Driving Factors Behind India’s Success
Several factors contribute to India’s growing dominance in the global pharmaceutical and medical device markets. One of the key drivers has been the Indian government’s focus on boosting domestic manufacturing and exports in these sectors. The Production Linked Incentive (PLI) scheme, introduced by the Indian government, has provided much-needed support to the pharmaceutical and medical device industries. By offering financial incentives tied to production, the PLI scheme has encouraged companies to scale up manufacturing and enhance their global competitiveness.
Moreover, India’s cost-effective manufacturing capabilities have made it an attractive destination for pharmaceutical production. Indian pharmaceutical companies have long been known for their ability to produce high-quality generic drugs at a fraction of the cost compared to their Western counterparts. This cost advantage, combined with the country’s robust infrastructure and skilled workforce, has allowed India to establish itself as a leading exporter of medicines.

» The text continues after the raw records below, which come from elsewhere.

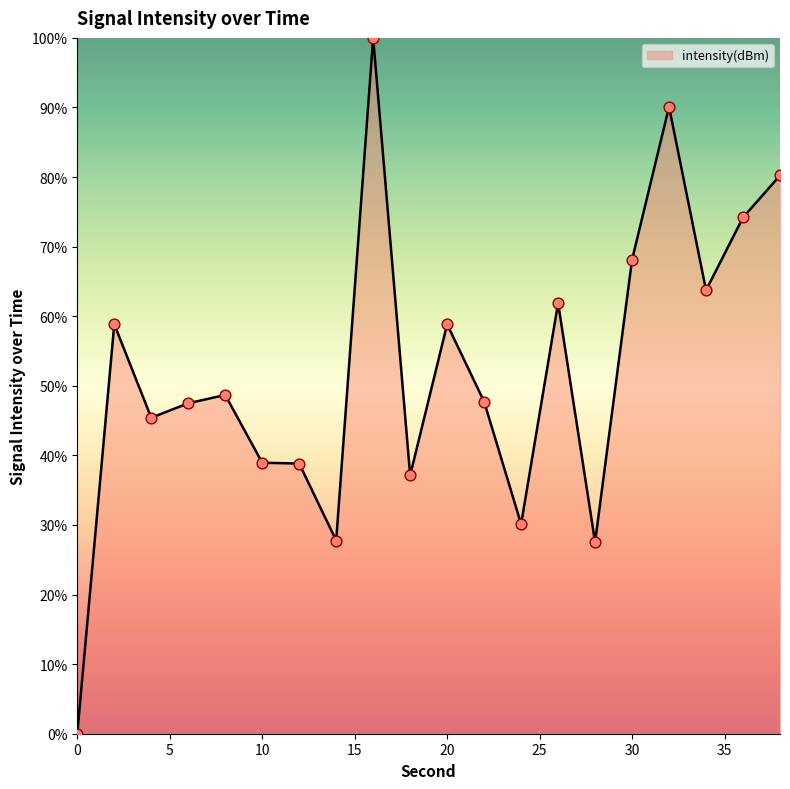

What is the greatest value displayed?

100.0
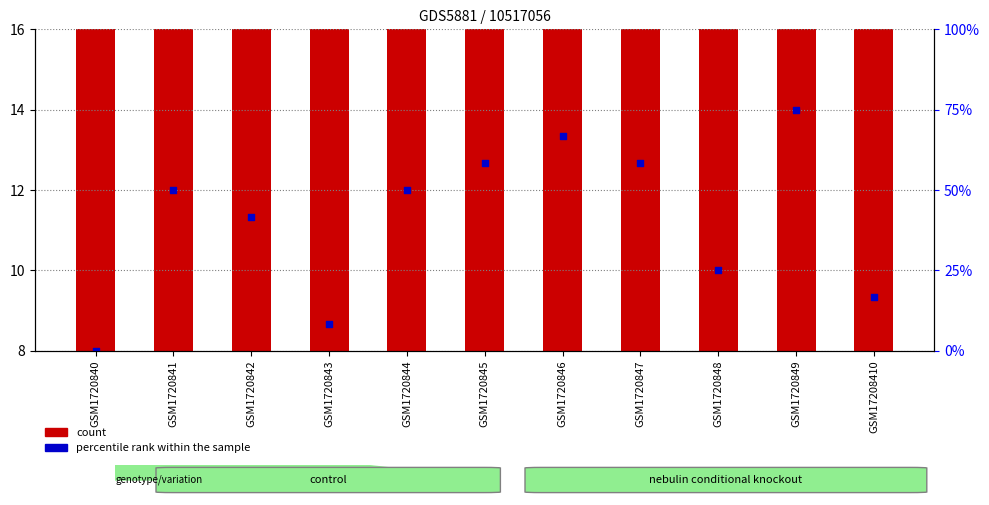

Which has a higher value, GSM1720842 or GSM1720847?

GSM1720847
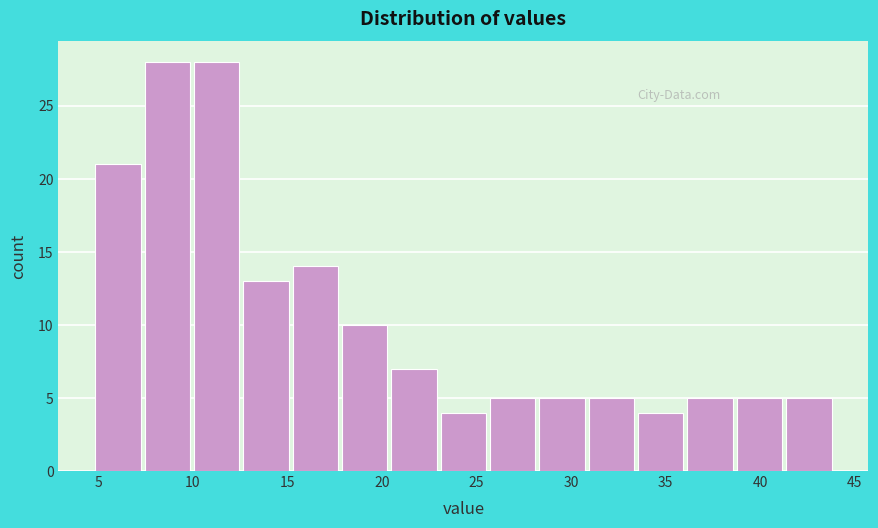

Reading left to right, list every bar in this chart as the range it spans on the x-axis followed by its height. Neither the bar edges nor the heights are printed on the chart, so give them approximately, as read against the axes.

4.5 to 7.5: 21
7.5 to 10.0: 28
10.0 to 12.5: 28
12.5 to 15.0: 13
15.0 to 18.0: 14
18.0 to 20.5: 10
20.5 to 23.0: 7
23.0 to 25.5: 4
25.5 to 28.0: 5
28.0 to 31.0: 5
31.0 to 33.5: 5
33.5 to 36.0: 4
36.0 to 38.5: 5
38.5 to 41.5: 5
41.5 to 44.0: 5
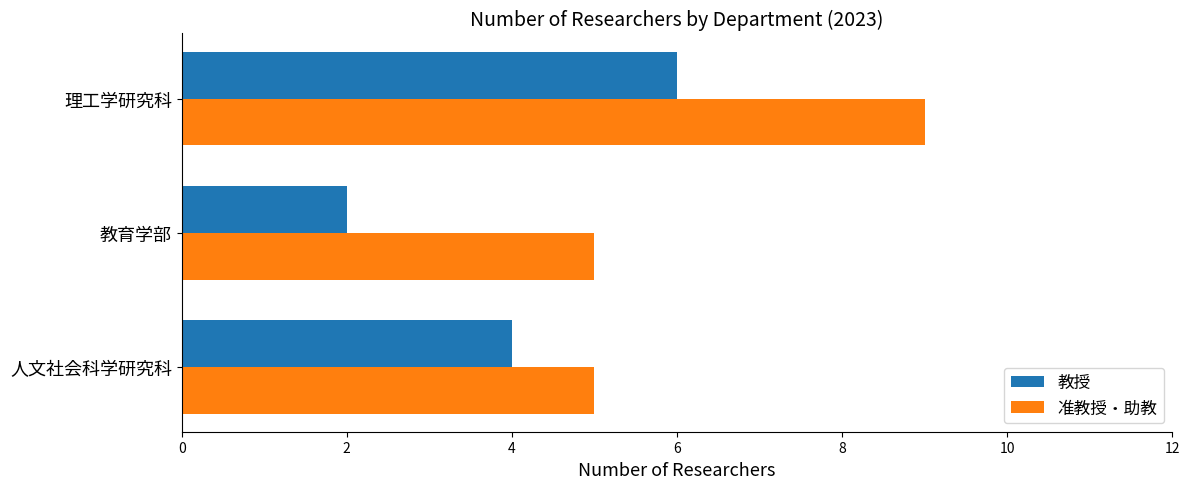

At which label is 教授 closest to 4?

人文社会科学研究科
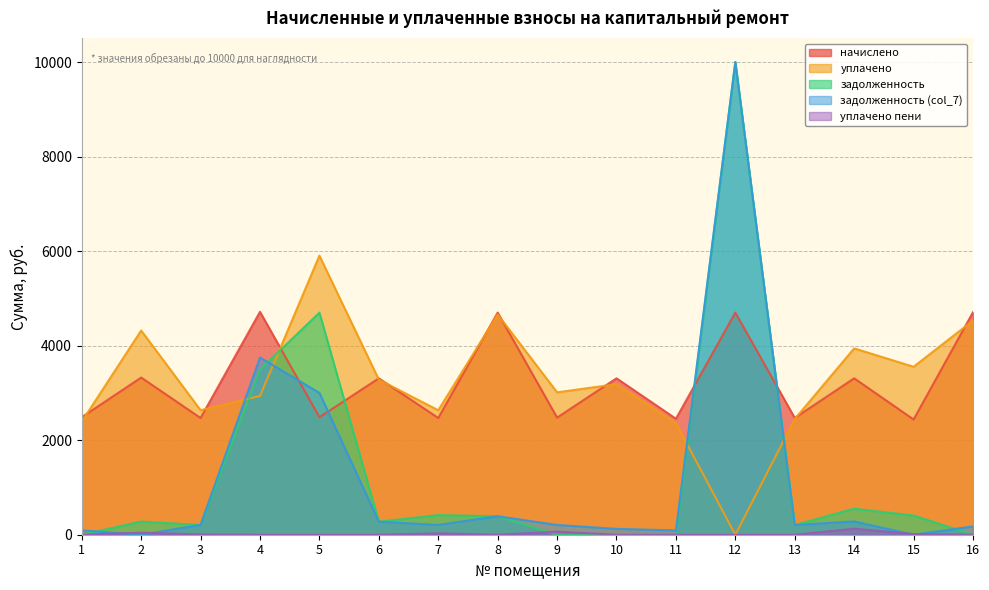

What are all the series names shown in the legend?

начислено, уплачено, задолженность, задолженность (col_7), уплачено пени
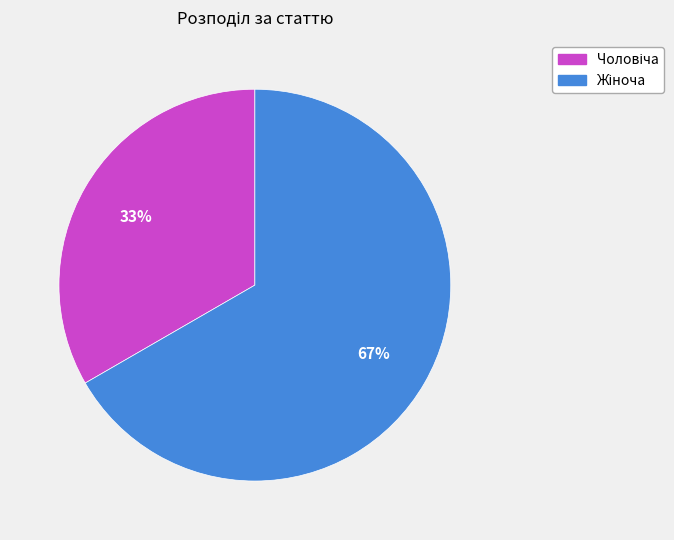

Is there a majority slice in this chart?

Yes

Another critical factor has been India’s ability to adapt to changing market demands. For instance, as countries around the world sought to strengthen their healthcare systems in response to the COVID-19 pandemic, India’s pharmaceutical industry was quick to ramp up production and supply essential medicines. This agility in responding to global needs has further solidified India’s position as a reliable supplier of pharmaceutical products.
The Path Ahead: Challenges and Opportunities
While India’s pharmaceutical industry has made impressive gains, several challenges remain on the path to becoming the top exporter of medicines to the US and other global markets. One of the most significant hurdles is the regulatory environment in many of these markets. For example, penetrating the European Union (EU) market can be particularly challenging due to stringent regulations and complex approval processes.
A senior official from India’s Ministry of Commerce and Industry highlighted the difficulties of entering the EU market, stating, “Penetrating the EU market is difficult, and it is important that we have a base coming in. These reflect some efforts which are being put in terms of monitoring various markets and various commodities to see where growth can be pushed.”
Despite these challenges, India’s pharmaceutical industry is well-positioned to continue its growth trajectory. The global demand for affordable, high-quality medicines is expected to rise in the coming years, driven by aging populations, the increasing prevalence of chronic diseases, and the need for cost-effective healthcare solutions. India’s established reputation as a reliable supplier of generic drugs and its expanding footprint in key markets make it a strong contender to meet this demand.